Although there is still no driverless competition in Brazil, we are working on having this category in the near future. In the meantime, we intend to participate in the Formula Student Germany with our self-driving prototype.

Position estimation with just one monocular camera

One of the main challenges of the environment perception module is, after detecting the object, to get a good approximation of the object's distance from the vehicle. This task would be simple using a Lidar sensor, as we use in our normal pipeline. However, this task can also be done using just a monocular camera with object detection. At Ampera Racing we tested two methods that had good results, using a keypoints neural network, which has a high computational cost, and a bird's-eye view, which is much faster.

Keypoints Neural Network

We realized that it would be possible to obtain a 3D position of the cone using the Perspective-n-Point algorithm, which estimates the position of objects using camera parameters, the real geometry of the object, and specific points of the object in the image, called keypoints. Therefore, we defined that the cone's key points would be 2 points at its base, 4 points at the stripe of the cone, and 1 point at the apex.

Cone and points of interest using keypoints

Since the chosen points were similar to corner features (which have gradients in two directions instead of one, making them a distinctive feature), a convolutional neural network capable of detecting these points could be created. The following is a result of the integration between the cone detection, keypoints detection, and Perspective-n-Point:

However, the computational cost is expensive, with 0.3 FPS on a Jetson Nano.

Bird's-eye View

Another method is the bird's-eye view, also called inverse perspective mapping, which creates a top view of the image and it can be performed using OpenCV.

After that, we identify the centers of the cones bounding boxes in the distorted image, and based on the real distance between the cones (approximately 5 meters in the competition), we create a scale to transform the coordinates in the image into real-world coordinates.

The regular perspective of cones
IPM view of cones

Although this method does not have better accuracy, the decrease in computational cost makes it much more attractive than the keypoints method. Knowing the relationship between the coordinate system of the transformation to the global reference frame it is possible to obtain surprising results. Below is a comparison between the position of the cones mapped by inverse perspective with cones detected by a lidar, a specific sensor to obtain spatial information about its surroundings.

IPM compared to LIDAR

Path Planning

Our path planning algorithm consists of three steps. First, the space is discretized using a triangulation algorithm, then a tree of possible paths is created through discretization.
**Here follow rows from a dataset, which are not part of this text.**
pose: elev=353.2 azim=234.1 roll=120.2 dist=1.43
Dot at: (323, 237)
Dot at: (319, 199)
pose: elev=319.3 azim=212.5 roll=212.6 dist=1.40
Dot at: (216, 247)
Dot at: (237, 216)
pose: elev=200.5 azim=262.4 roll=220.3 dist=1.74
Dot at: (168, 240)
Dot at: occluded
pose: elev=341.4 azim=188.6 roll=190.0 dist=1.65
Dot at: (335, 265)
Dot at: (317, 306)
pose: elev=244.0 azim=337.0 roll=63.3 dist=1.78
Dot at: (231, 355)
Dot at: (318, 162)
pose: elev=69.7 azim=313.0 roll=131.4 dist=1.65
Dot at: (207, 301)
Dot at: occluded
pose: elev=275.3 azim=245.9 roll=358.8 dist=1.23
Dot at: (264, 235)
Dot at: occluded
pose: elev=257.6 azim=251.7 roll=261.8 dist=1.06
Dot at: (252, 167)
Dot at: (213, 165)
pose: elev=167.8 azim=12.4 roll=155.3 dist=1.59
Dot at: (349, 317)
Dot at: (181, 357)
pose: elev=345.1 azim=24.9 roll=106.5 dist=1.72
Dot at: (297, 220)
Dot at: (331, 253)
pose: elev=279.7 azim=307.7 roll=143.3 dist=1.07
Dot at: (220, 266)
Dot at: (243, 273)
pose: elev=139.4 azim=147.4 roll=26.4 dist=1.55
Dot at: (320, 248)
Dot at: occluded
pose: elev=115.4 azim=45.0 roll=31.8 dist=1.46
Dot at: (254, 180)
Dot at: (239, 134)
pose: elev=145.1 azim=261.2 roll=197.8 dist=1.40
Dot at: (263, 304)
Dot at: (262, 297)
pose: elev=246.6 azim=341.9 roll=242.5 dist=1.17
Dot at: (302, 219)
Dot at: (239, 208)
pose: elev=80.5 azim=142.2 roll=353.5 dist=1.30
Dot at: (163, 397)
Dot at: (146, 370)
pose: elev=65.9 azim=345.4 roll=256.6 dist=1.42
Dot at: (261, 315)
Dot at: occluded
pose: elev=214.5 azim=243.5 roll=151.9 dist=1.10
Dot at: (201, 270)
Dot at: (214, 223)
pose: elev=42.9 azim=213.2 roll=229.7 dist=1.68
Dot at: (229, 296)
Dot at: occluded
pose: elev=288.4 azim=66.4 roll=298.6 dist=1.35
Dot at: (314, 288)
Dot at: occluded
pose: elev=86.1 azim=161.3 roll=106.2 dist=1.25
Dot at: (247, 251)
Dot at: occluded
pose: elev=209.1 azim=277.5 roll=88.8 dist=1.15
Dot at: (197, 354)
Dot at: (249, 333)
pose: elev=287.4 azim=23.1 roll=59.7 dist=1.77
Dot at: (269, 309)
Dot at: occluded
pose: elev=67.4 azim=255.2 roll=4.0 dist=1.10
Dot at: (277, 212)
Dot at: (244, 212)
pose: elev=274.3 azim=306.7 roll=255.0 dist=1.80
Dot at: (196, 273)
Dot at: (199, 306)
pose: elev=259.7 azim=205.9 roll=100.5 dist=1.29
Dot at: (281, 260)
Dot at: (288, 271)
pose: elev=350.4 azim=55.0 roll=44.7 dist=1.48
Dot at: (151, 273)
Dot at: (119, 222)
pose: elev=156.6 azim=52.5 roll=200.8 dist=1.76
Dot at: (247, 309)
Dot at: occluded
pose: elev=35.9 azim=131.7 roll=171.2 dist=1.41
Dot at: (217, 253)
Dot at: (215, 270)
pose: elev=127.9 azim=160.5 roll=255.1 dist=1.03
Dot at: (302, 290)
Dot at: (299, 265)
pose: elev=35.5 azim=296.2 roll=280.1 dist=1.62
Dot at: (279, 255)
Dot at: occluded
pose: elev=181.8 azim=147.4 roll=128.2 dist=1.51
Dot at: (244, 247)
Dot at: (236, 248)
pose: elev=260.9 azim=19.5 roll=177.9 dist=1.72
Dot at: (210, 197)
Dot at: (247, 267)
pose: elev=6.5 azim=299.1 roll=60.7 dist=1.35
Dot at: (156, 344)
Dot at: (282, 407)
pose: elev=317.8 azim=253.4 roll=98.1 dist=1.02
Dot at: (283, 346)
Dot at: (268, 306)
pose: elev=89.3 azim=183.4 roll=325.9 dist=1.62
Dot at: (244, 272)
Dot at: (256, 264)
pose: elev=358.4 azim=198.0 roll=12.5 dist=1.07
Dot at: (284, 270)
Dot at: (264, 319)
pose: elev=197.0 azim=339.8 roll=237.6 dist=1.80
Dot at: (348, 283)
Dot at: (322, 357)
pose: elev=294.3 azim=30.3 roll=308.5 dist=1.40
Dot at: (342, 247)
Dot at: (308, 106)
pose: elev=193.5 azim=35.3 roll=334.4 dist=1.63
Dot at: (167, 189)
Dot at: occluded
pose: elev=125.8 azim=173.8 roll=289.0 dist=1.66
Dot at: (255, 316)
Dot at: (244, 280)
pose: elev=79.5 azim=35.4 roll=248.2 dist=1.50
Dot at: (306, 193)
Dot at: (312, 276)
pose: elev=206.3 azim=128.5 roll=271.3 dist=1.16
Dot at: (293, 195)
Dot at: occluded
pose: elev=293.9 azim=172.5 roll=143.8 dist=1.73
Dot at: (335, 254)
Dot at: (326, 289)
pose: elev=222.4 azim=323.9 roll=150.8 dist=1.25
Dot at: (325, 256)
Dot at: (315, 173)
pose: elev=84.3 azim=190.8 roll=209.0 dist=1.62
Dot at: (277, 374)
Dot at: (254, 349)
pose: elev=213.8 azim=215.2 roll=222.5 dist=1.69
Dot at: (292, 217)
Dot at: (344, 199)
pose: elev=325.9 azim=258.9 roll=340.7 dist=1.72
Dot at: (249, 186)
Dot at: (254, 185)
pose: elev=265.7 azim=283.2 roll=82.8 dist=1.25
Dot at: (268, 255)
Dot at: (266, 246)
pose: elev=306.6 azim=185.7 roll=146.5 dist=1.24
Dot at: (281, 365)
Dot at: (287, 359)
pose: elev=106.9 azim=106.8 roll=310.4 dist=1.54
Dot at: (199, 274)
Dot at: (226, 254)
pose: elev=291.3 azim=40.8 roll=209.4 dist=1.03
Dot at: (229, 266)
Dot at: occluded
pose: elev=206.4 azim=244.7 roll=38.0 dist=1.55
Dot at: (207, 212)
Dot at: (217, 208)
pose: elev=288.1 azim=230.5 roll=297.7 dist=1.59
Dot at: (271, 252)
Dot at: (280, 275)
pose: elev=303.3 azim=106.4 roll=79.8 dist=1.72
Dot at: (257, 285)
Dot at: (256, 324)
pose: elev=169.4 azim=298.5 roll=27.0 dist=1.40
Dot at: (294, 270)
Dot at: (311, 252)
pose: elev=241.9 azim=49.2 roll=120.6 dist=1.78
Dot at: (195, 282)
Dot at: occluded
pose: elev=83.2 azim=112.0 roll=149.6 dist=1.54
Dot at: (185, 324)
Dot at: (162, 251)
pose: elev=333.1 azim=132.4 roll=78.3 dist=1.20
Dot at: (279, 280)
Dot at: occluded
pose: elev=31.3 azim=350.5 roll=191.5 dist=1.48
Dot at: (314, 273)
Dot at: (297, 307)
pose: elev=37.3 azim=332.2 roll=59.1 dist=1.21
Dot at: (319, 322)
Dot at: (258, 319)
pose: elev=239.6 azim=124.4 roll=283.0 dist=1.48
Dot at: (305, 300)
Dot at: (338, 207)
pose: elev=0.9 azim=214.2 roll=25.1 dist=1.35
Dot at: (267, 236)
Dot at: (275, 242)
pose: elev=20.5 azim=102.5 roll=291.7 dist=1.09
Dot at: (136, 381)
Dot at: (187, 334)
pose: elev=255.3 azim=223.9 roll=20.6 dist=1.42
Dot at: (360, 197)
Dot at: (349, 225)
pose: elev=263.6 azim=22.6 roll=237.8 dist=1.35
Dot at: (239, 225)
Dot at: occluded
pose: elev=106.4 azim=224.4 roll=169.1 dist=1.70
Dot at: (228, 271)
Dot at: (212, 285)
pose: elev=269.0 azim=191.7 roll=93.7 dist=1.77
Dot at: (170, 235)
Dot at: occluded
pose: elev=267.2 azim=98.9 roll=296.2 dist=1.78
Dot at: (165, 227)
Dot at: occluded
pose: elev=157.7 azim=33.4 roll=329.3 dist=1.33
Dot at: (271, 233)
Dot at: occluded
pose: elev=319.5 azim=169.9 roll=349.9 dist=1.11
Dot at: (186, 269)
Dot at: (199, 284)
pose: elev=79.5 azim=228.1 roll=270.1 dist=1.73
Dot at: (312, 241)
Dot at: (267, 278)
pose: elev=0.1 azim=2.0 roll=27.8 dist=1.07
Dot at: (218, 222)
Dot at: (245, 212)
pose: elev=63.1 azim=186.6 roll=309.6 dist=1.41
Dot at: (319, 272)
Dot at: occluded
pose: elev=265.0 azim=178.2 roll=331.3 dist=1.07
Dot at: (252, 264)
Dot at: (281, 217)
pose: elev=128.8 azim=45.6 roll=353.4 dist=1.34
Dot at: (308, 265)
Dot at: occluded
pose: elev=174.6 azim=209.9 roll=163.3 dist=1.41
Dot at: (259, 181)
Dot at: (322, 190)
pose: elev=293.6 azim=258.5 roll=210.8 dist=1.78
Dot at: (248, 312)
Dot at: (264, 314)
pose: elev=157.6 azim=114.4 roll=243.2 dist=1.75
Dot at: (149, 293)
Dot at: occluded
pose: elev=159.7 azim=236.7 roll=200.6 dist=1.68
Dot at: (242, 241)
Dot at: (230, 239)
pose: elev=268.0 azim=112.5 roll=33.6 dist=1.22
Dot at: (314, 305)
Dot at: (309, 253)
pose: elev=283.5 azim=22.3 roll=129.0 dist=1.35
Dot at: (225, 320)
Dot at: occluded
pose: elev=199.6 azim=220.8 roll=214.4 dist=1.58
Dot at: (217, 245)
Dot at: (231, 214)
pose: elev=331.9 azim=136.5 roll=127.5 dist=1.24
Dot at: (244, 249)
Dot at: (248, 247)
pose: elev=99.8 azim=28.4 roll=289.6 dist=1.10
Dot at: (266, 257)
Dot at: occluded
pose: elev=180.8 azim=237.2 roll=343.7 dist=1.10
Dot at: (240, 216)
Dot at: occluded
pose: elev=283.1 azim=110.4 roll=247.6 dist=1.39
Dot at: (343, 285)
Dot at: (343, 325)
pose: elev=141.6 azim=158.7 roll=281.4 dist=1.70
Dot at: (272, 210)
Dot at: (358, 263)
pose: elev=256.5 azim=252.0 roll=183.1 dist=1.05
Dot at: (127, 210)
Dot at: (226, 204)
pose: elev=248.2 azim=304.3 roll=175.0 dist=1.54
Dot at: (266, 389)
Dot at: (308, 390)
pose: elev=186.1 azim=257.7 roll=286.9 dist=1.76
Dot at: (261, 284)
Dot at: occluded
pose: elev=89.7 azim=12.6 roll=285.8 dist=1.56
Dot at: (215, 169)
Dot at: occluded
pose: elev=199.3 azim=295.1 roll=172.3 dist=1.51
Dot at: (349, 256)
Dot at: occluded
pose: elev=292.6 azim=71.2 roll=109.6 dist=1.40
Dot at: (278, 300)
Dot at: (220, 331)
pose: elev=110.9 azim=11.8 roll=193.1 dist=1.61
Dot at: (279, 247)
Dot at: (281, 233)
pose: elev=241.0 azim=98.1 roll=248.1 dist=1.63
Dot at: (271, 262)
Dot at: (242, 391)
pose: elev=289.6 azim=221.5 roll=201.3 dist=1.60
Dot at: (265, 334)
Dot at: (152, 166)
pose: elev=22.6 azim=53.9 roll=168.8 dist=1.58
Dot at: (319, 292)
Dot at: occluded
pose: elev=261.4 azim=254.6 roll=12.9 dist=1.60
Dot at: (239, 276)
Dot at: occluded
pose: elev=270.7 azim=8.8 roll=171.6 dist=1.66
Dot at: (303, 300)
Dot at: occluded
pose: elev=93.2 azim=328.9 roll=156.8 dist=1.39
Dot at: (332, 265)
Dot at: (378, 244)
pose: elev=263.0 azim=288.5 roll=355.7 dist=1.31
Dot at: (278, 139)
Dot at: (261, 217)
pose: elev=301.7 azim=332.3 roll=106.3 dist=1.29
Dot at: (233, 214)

Finally, all paths are sorted by a cost function and the path with the lowest cost is chosen.

To discretize the space, Delaunay Triangulation is used, in which the vertices of the generated triangles are the cones, and the midpoint of specific edges are connected to generate trajectories.

However, it is possible to generate several different trajectories, many of them inefficient and sometimes even wrong, leading to a planned path that veers off the track. From this tree of possibilities, a cost is defined for each path, which is related to the yaw change, the total length of the path, and the permanence of the car inside the track along the route. Finally, the path with the lowest cost is selected.

The following is a result of this trajectory planning integrated with the 3D position of the cones via inverse perspective mapping.

Lateral Control

With the path planned, it is necessary to pass this information to the vehicle's actuators through commands, which in our case will be passed only at the steering angle, keeping the speed constant. We have already used 3 methods to perform this lateral control: Pure Pursuit, Stanley Controller, and Model Predictive Control. The most famous and easiest to implement is the Pure Pursuit and for lower speeds, it can be used to tackle this lateral control challenge.

In this article, you can delve deeper into these lateral control methods.

How to Build Your Own Self-Driving Systems

We can implement this pipeline on Formula Student Driverless Simulator, a community project that recreates the racing environment and simulates all commonly used sensors. We use python and Robot Operating System (ROS) to build our autonomous system.

With more time and resources you can test your pipeline in the real world by building a miniature vehicle. Ampera Racing did this with a remote control car in which we added sensors like motor encoders, GPS, Inertial measurement unit (IMU), monocular camera, and Lidar. A Jetson Nano and Arduino Uno were used as a master computer and a slave computer respectively. A monocular camera is a common type of vision sensor used in automated driving applications.

Ampera Racing autonomous miniature vehicle


The challenge that we at Ampera Racing will have to face by the end of the year goes far beyond what has been seen in this blog, but from the methods presented, we hope it was possible to understand in a simplified way how an autonomous vehicle can locate itself, plan its movement, and execute these commands using object detection.